Plot some Bessel \(J_m(x)\) functions.
using PyPlot
x = linspace(0, 10, 200)
plot(x, besselj(0,x))
plot(x, besselj(1,x))
plot(x, besselj(2,x))
grid()
xlabel(L"$x$")
legend([L"$J_0(x)$", L"$J_1(x)$", L"$J_2(x)$"])
For Dirichlet boundary conditions, as in class, we will have to scale these Bessel functions so that they are zero at the outer radius of our cylinder. Now, let's numerically compute some roots of these Bessel functions by Newton's method:
using PyCall
@pyimport scipy.optimize as s
k01 = s.newton(x -> besselj(0,x), 2)
k02 = s.newton(x -> besselj(0,x), 5.5)
k01,k02
Given the \(n\)-th root \(k_{m,n}\) of \(J_m(x)\), the corresponding radial form of the eigenfunction in a radius-1 cylinder with Dirichlet boundary conditions, from class, is \(J_m(k_{m,n}r)\). Let's plot a couple of them.:
r = linspace(0,1)
plot(r, besselj(0,k01*r))
plot(r, besselj(0,k02*r))
grid()
From class, the Hermitian nature of \(\nabla^2\) means that we should have an orthogonality relationship \(\int_0^1 r\,dr\,J_m(k_{m,n}r)\,J_m(k_{m,n'}r)\) for \(n \neq n'\). Let's check that by numerical integration via quadgk:
quadgk(r -> r * besselj(0,k01*r) * besselj(0,k02*r), 0,1, abstol=1e-10)
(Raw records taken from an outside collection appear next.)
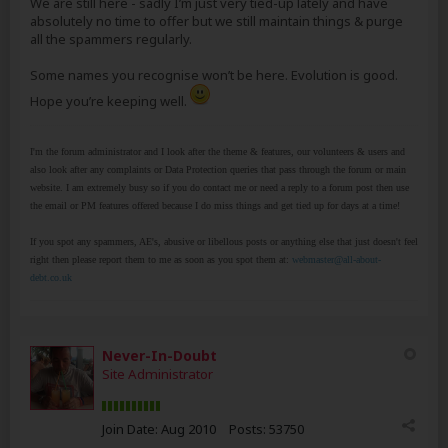
We are still here - sadly I’m just very tied-up lately and have
absolutely no time to offer but we still maintain things & purge
all the spammers regularly.
Some names you recognise won’t be here. Evolution is good.
Hope you’re keeping well.
I'm the forum administrator and I look after the theme & features, our volunteers & users and
also look after any complaints or Data Protection queries that pass through the forum or main
website. I am extremely busy so if you do contact me or need a reply to a forum post then use
the email or PM features offered because I do miss things and get tied up for days at a time!
If you spot any spammers, AE's, abusive or libellous posts or anything else that just doesn't feel
right then please report them to me as soon as you spot them at:
webmaster@all-about-
debt.co.uk
Never-In-Doubt
Site Administrator
Join Date:
Aug 2010
Posts:
53750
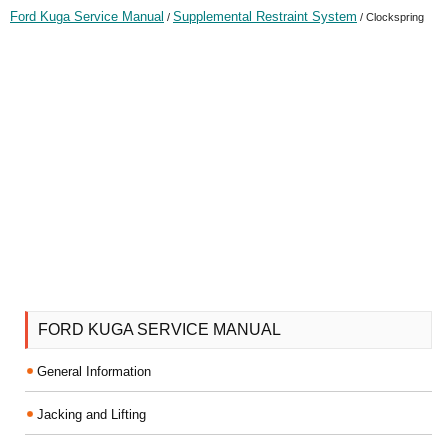
Ford Kuga Service Manual
Supplemental Restraint System
/
/ Clockspring
FORD KUGA SERVICE MANUAL
General Information
Jacking and Lifting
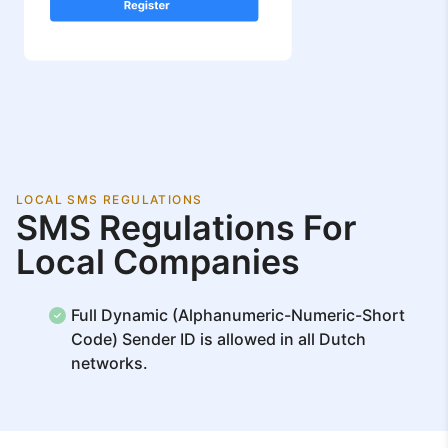
LOCAL SMS REGULATIONS
SMS Regulations For
Local Companies
Full Dynamic (Alphanumeric-Numeric-Short
Code) Sender ID is allowed in all Dutch
networks.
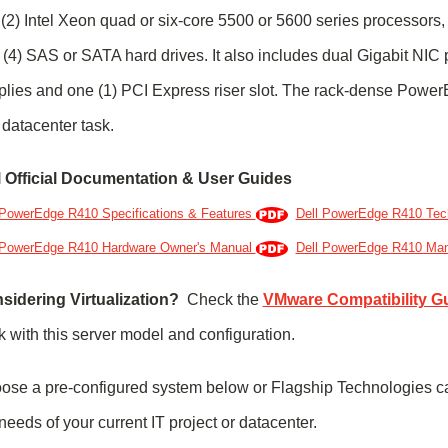
(2) Intel Xeon quad or six-core 5500 or 5600 series processors
 (4) SAS or SATA hard drives. It also includes dual Gigabit NIC
plies and one (1) PCI Express riser slot. The rack-dense Powe
datacenter task.
l Official Documentation & User Guides
 PowerEdge R410 Specifications & Features
Dell PowerEdge R410 Tec
 PowerEdge R410 Hardware Owner's Manual
Dell PowerEdge R410 Ma
sidering Virtualization?
Check the
VMware Compatibility G
 with this server model and configuration.
ose a pre-configured system below or Flagship Technologies c
needs of your current IT project or datacenter.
(The first output is the estimated integral, and the second output is an estimated (conservative) upper bound for the error. So, we see that the integral is indeed zero to within our requested tolerance of \(10^{-10}\).)
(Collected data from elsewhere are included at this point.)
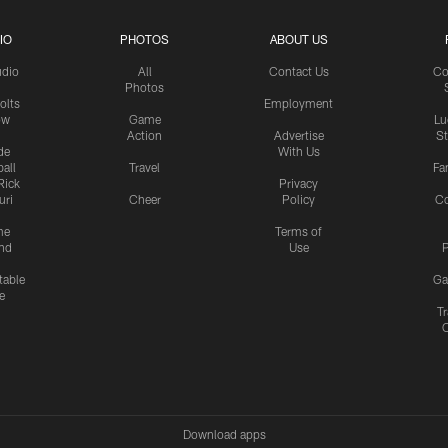
IO
PHOTOS
ABOUT US
udio
All
Contact Us
Co
Photos
olts
Employment
ow
Game
Lu
Action
Advertise
S
de
With Us
all
Travel
Fa
Rick
Privacy
uri
Cheer
Policy
C
me
Terms of
nd
Use
P
table
Ga
e
Tr
Download apps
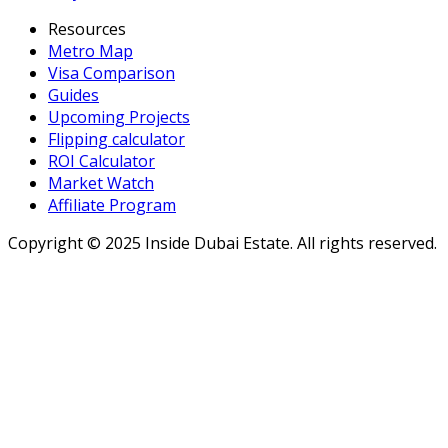
Resources
Metro Map
Visa Comparison
Guides
Upcoming Projects
Flipping calculator
ROI Calculator
Market Watch
Affiliate Program
Copyright ©
2025
Inside Dubai Estate. All rights reserved.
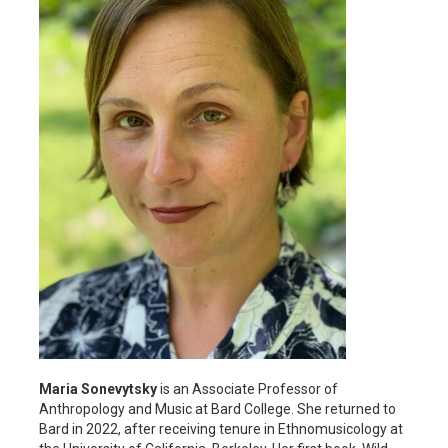
Maria Sonevytsky
is an Associate Professor of
Anthropology and Music at Bard College. She returned to
Bard in 2022, after receiving tenure in Ethnomusicology at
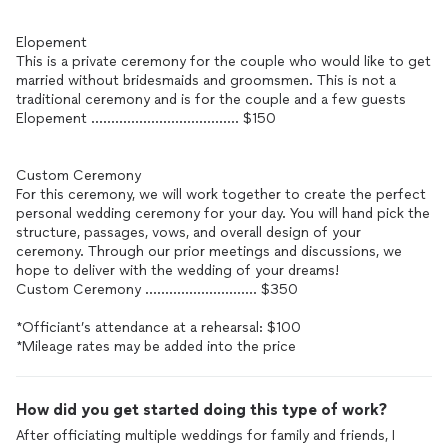
Elopement
This is a private ceremony for the couple who would like to get
married without bridesmaids and groomsmen. This is not a
traditional ceremony and is for the couple and a few guests
Elopement ..................................... $150
Custom Ceremony
For this ceremony, we will work together to create the perfect
personal wedding ceremony for your day. You will hand pick the
structure, passages, vows, and overall design of your
ceremony. Through our prior meetings and discussions, we
hope to deliver with the wedding of your dreams!
Custom Ceremony ............................ $350
*Officiant’s attendance at a rehearsal: $100
*Mileage rates may be added into the price
How did you get started doing this type of work?
After officiating multiple weddings for family and friends, I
The full eigenfunction is \(J_m(k_{m,n}r) \cos(m\theta)\) or \(\sin(m\theta)\). Let's do a 2d plot of this for \(m=0\), \(n=2\), for fun:
y = linspace(-1,1,50)
x = y'
r = x.^2 .+ y.^2
theta = broadcast(atan2, y, x)
pcolor(x,y, besselj(0,k02*r) .* (r .< 1), cmap="RdBu", vmin=-1, vmax=+1)
colorbar()
axis("equal")
For Neumann boundary conditions, we will instead need to set the derivative of the Bessel function to zero. First, let's define a function to compute the derivative of the Bessel function, using the identity \(J_m'(x) = \frac{dJ_m}{dx} = \frac{J_{m-1}(x) - J_{m+1}(x)}{2}\).
besseljp(m,x) = 0.5 * (besselj(m-1,x) - besselj(m+1,x))
Quick check of \(J_{3.2}'(4.5)\) against finite-difference approximation:
(besselj(3.2, 4.5 + 1e-8) - besselj(3.2, 4.5 - 1e-8)) / 2e-8 / besseljp(3.2, 4.5) - 1
Let's also plot \(J_m'(x)\) for \(m=1,2,3\):
x = linspace(0, 10, 200)
plot(x, besseljp(0,x))
plot(x, besseljp(1,x))
plot(x, besseljp(2,x))
grid()
xlabel(L"$x$")
legend([L"$J'_0(x)$", L"$J'_1(x)$", L"$J'_2(x)$"])
Computation of \(n\)th zero of \(J'_m\), with Newton's method on an approximate starting point from the asymptotic form.
(Better formulae for the starting guess could be devised; see e.g. the paper "Fast and accurate Bessel function computation" by J. Harrison. However, for your problem sets, I wouldn't try to be fancy – just pick your starting guesses manually from the plot as in the previous section.)
besseljp_zero(m::Real, n::Integer) = n < 1 ? error("n >= 1 required") :
s.newton(x -> besseljp(m,x), (n-(m>0))*pi + pi/4 + m*pi/2)
guess(m,n)=(n-(m>0))*pi + pi/4 + m*pi/2
guess(1,1), besseljp_zero(1,1)
Let's compute a little table of these zeros, along with our initial guesses, for a few \(m\) and \(n\):
[ besseljp_zero(m,n) for m in [0,1,2], n in [1,2,3,4] ], [ (n-(m>0))*pi + pi/4 + m*pi/2 for m in [0,1,2], n in [1,2,3,4] ]
Now, let's plot \(J_m(x)\) again, but this time put a dot at the location of the maxima and minima as determined from our zeros of \(J_m'(x)\):
x = linspace(0, 18, 200)
plot(x, besselj(0,x))
plot(x, besselj(1,x))
plot(x, besselj(2,x))
Z = [ besseljp_zero(m,n) for n in [1,2,3,4], m in [0,1,2] ]
plot(Z, [ besselj(m,Z[n,m+1]) for n in [1,2,3,4], m in [0,1,2] ], "o")
grid()
xlabel(L"$x$")
legend([L"$J_0(x)$", L"$J_1(x)$", L"$J_2(x)$"])
Hooray, looks like it's working!